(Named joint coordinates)

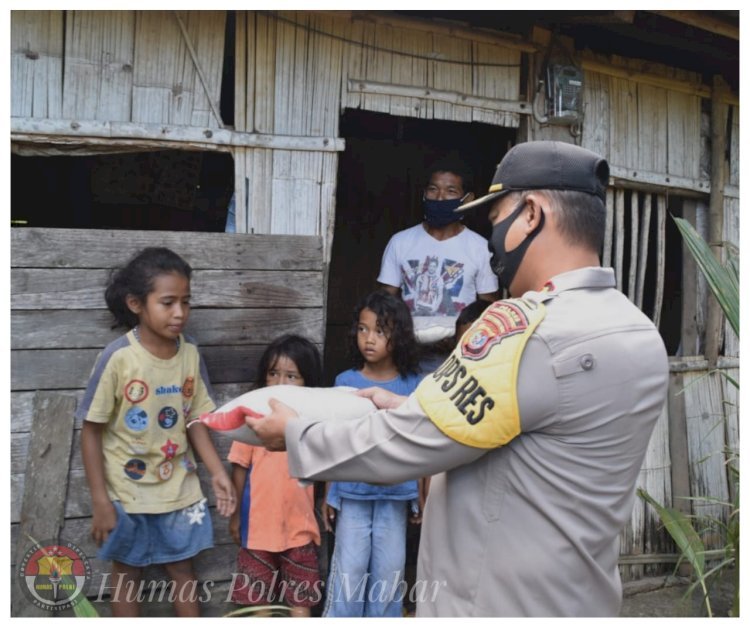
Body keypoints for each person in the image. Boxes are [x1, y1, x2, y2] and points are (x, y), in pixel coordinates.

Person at [243, 141, 671, 616]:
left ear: (531, 214)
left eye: (497, 221)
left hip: (491, 604)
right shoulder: (640, 333)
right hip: (580, 598)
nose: (493, 243)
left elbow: (414, 443)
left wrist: (299, 435)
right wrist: (411, 406)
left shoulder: (524, 329)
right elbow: (535, 427)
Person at [78, 247, 236, 617]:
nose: (180, 313)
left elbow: (196, 418)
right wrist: (100, 501)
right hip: (126, 493)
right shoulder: (119, 358)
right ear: (136, 303)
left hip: (178, 489)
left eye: (186, 301)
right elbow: (91, 429)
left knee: (183, 569)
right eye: (168, 302)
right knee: (126, 574)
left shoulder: (190, 354)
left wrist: (217, 472)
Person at [322, 290, 424, 617]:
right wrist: (328, 494)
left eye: (380, 331)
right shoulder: (345, 382)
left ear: (400, 337)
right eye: (363, 329)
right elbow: (333, 443)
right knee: (349, 574)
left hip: (396, 493)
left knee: (389, 575)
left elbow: (422, 445)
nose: (369, 339)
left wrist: (422, 494)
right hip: (351, 492)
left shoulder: (413, 386)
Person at [226, 334, 324, 616]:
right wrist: (236, 517)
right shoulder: (253, 421)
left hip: (300, 527)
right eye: (273, 374)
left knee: (301, 601)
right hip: (257, 529)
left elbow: (329, 468)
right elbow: (240, 468)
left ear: (308, 382)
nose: (281, 383)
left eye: (292, 376)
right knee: (259, 604)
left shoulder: (312, 423)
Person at [377, 159, 499, 372]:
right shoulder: (401, 242)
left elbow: (487, 308)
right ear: (424, 194)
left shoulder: (480, 248)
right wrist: (401, 340)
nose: (440, 197)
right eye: (433, 190)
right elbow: (384, 302)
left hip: (459, 360)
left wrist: (459, 340)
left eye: (450, 191)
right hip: (406, 358)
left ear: (467, 199)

## Work request
Looking at the records above, return exactly the lines from the line with "left hip: (491, 604)" to the line with "left eye: (380, 331)", both ends included.

## Answer space
left hip: (491, 604)
right shoulder: (640, 333)
right hip: (580, 598)
nose: (493, 243)
left elbow: (414, 443)
left wrist: (299, 435)
right wrist: (411, 406)
left shoulder: (524, 329)
right elbow: (535, 427)
Person at [78, 247, 236, 617]:
nose: (180, 313)
left elbow: (196, 418)
right wrist: (100, 501)
right hip: (126, 493)
right shoulder: (119, 358)
right ear: (136, 303)
left hip: (178, 489)
left eye: (186, 301)
right elbow: (91, 429)
left knee: (183, 569)
right eye: (168, 302)
right knee: (126, 574)
left shoulder: (190, 354)
left wrist: (217, 472)
Person at [322, 290, 424, 617]:
right wrist: (328, 494)
left eye: (380, 331)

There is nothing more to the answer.